The printer usually will have a preference and a specifications document for this banner size; if not, the important thing is that you maintain the proportions and the ratio of size and quality as you scale down. If you want the printed artwork to be 480 inches by 120 inches at 60 PPI, you could do 4:1 scale of 120 x 30 at 240 PPI, or a 10:1 scale of 48 inches by 12 inches at 600 PPI... Quality increasing in proportion to the decrease in size.
Definitely don't scale up in Photoshop. Photoshop is designed for photo editing and pixel graphics, it doesn't handle vectors so well, might misrepresent some of your PDF's settings, and tends to balloon PDFs to massive file sizes.
In theory, you could scale the PDF using InDesign and File > Place. Unfortunately, InDesign is even more size-phobic than Illustrator.

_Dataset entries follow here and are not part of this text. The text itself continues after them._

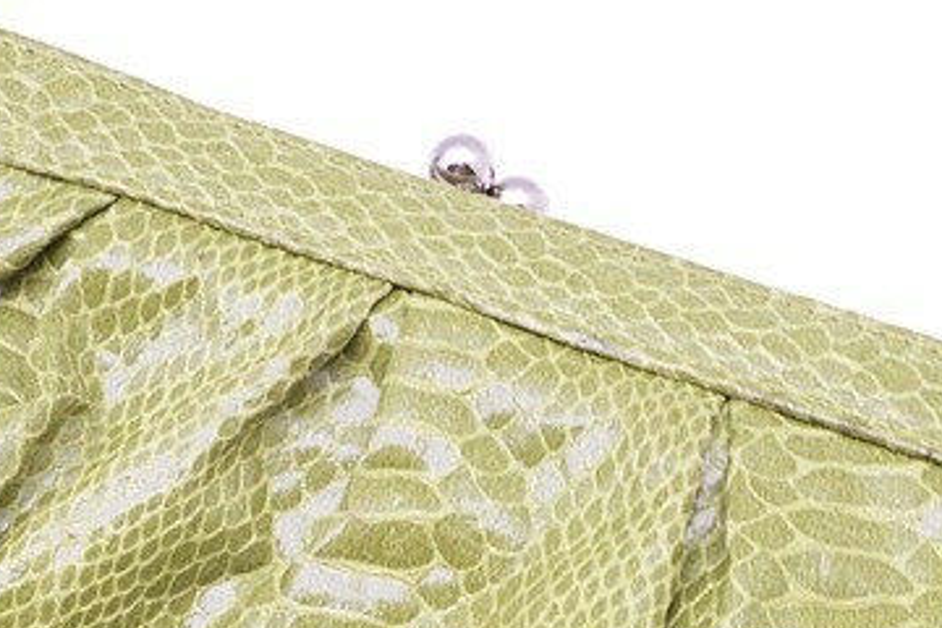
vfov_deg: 12.8
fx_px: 2747
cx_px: 330
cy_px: 657
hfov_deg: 19.4
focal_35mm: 105
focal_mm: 24
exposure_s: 1/50
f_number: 8
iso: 400
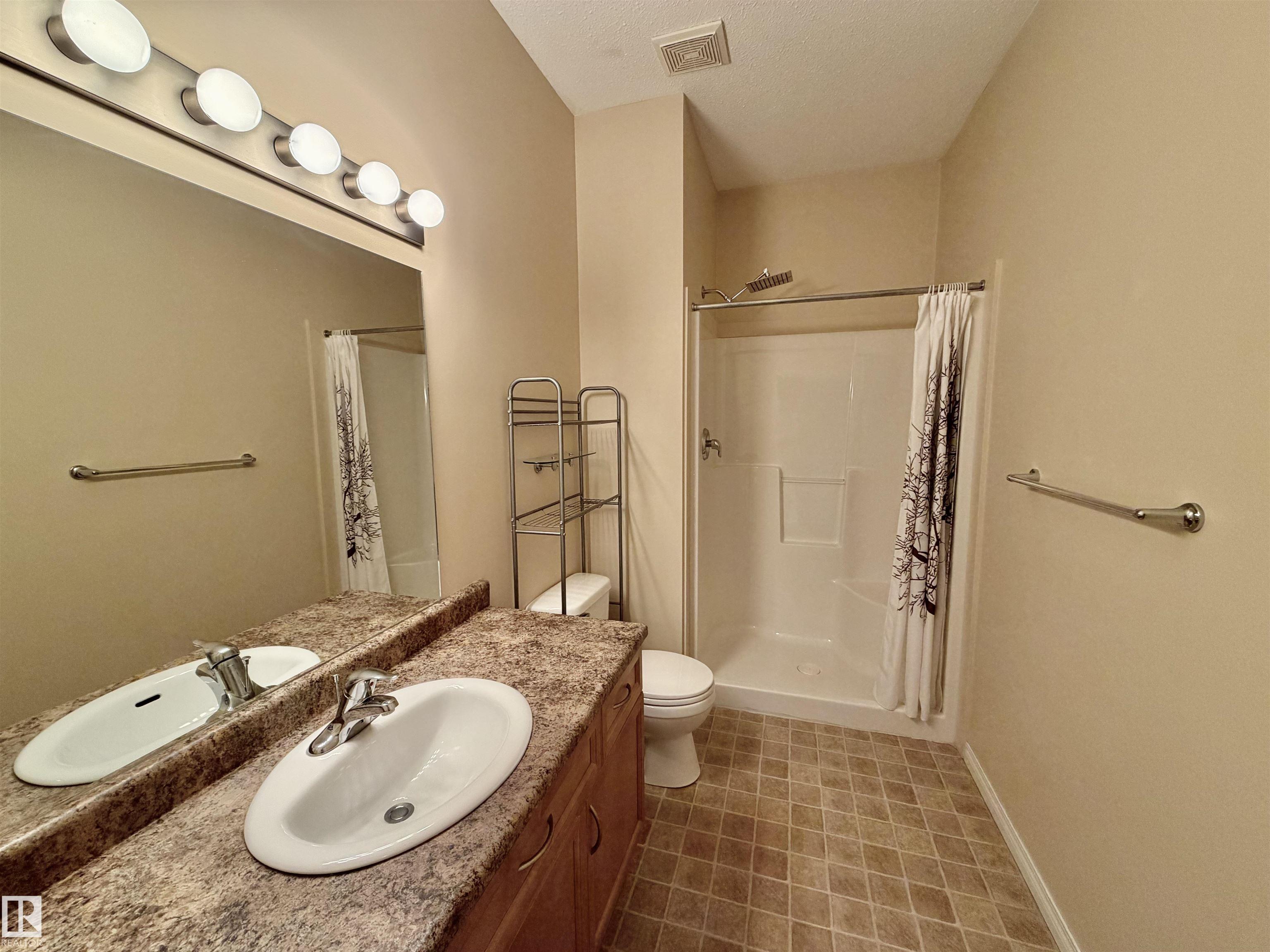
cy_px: 476
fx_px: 514
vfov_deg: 85.7
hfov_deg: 102.1
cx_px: 635
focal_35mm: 14
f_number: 2.2
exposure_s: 1/60
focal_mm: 2.22
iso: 160
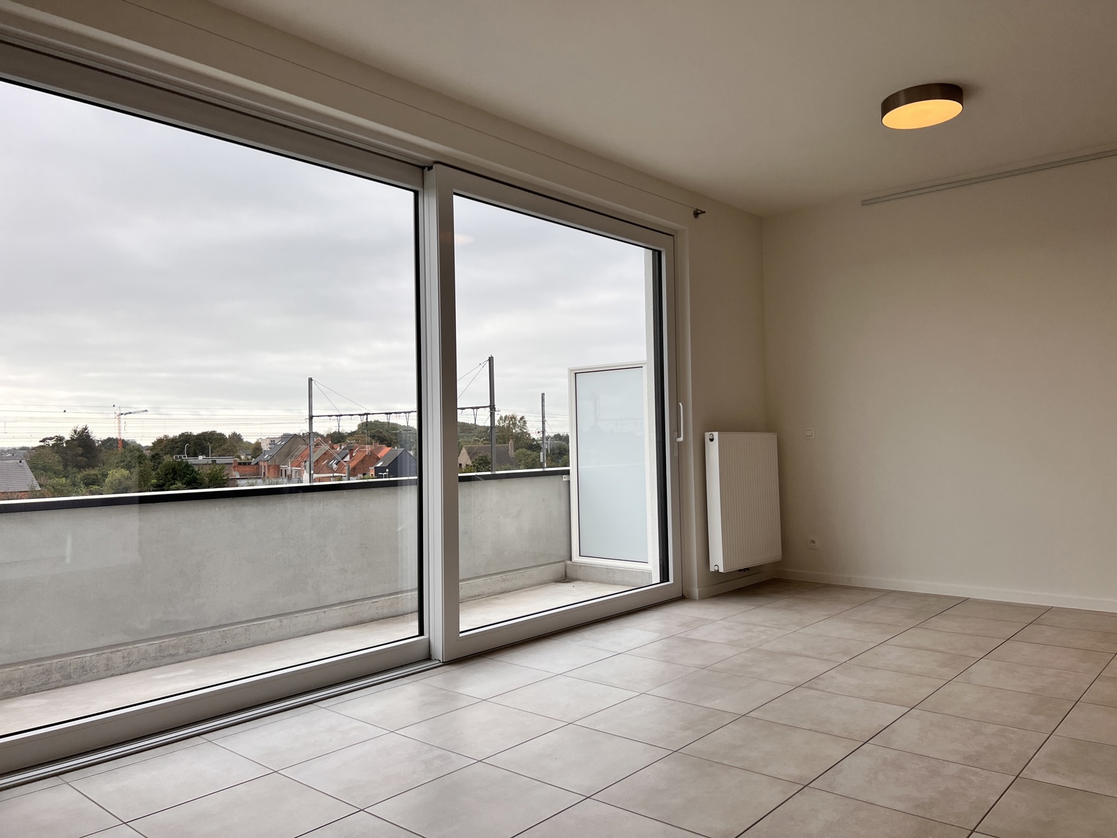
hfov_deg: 67.3
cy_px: 419
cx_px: 558
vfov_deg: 53.1
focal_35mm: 26
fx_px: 839
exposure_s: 1/1431
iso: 50
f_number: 1.5
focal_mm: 5.7
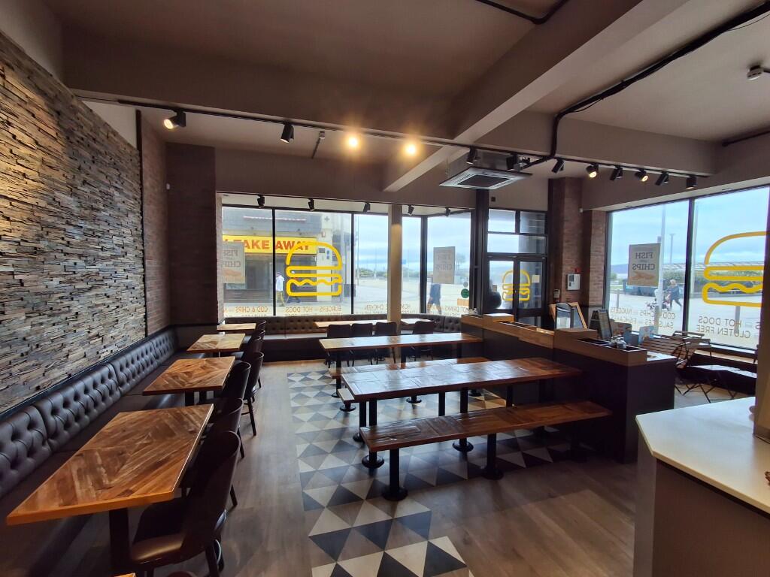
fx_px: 356
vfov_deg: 78.1
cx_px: 385
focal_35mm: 16
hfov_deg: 94.5
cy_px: 288
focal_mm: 1.64
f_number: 2.2
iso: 40
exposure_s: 1/238
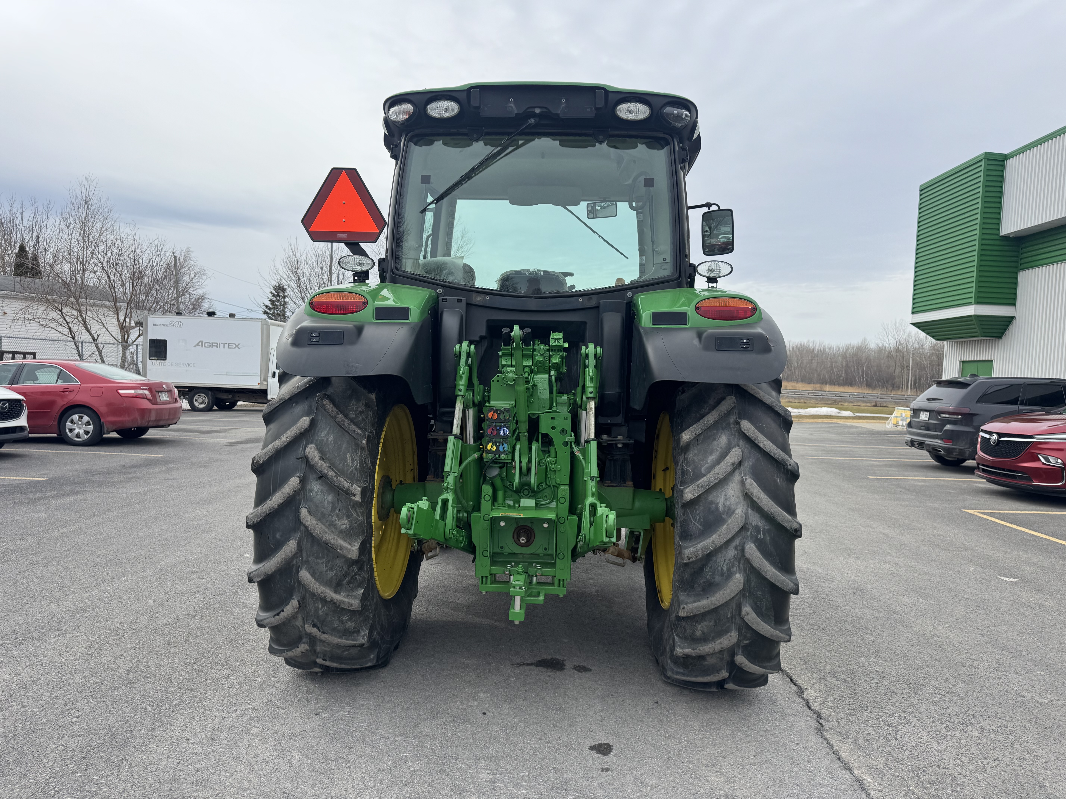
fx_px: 739
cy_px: 400
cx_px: 533
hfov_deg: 71.6
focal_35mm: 24
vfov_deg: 56.8
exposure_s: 1/3597
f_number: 1.78
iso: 80
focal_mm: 6.76
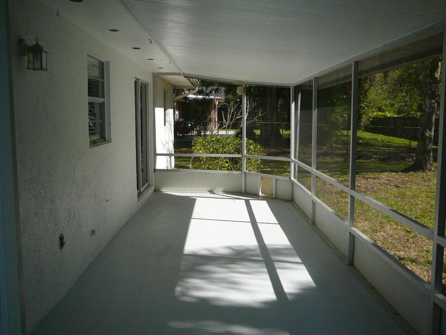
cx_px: 223
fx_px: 451
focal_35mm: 35
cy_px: 168
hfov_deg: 52.6
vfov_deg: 40.7
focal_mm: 5.2
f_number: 2.8
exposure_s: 1/640
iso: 80
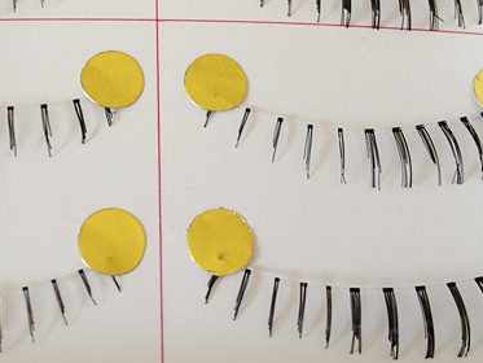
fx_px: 1047
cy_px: 13
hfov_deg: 25.8
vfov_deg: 19.2
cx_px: 144
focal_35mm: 75
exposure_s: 1/20
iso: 64
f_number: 2.4
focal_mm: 4.28
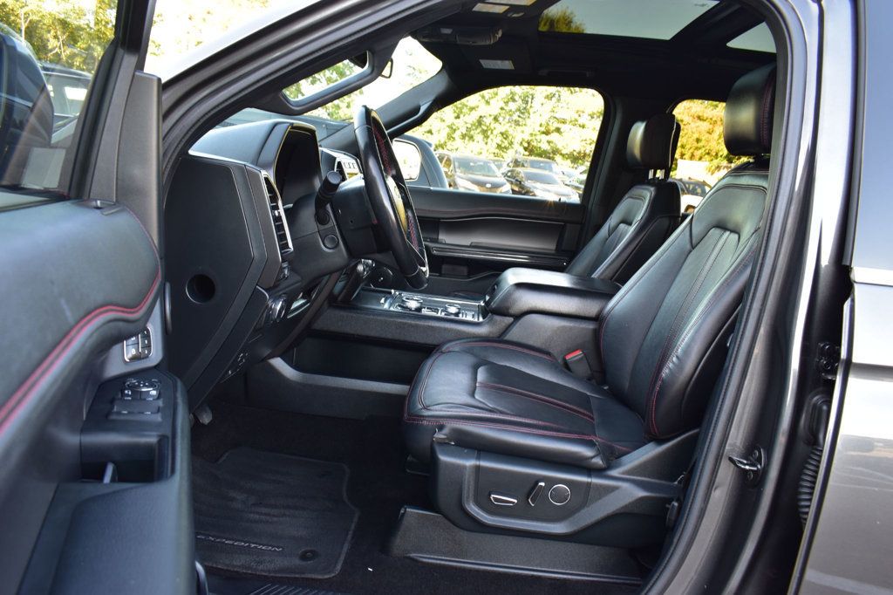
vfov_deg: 47.9
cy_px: 298
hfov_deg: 67.4
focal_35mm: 27
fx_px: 669
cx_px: 446
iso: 400
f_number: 7.1
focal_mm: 18
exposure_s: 1/30
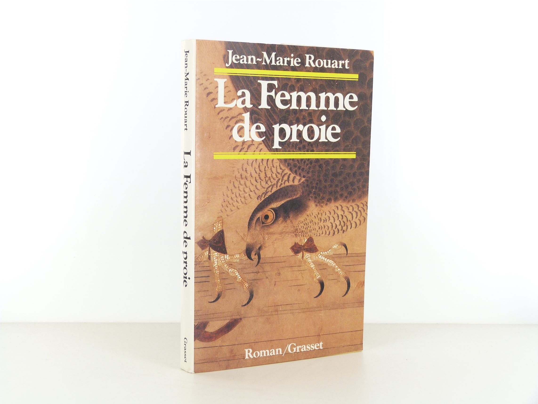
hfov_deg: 34.3
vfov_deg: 26.1
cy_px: 202
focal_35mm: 56
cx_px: 269
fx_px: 870
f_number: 3.2
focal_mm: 10
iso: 160
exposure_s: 1/60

In theory, you could scale the PDF in Adobe Acrobat. Unfortunately, Acrobat is horrible. I've tried doing this before, it simply can't do it. The closest you can do is use "Print to PDF" to scale (but only to preset paper sizes) or using the page crop tool (but it's completely unreliable).
But for the print people, scaling it up is easy. The exact banner sizes will be configured on their systems. So long as everything is in proportion, for them it's (almost) as simple as ticking the "Scale to fit" box.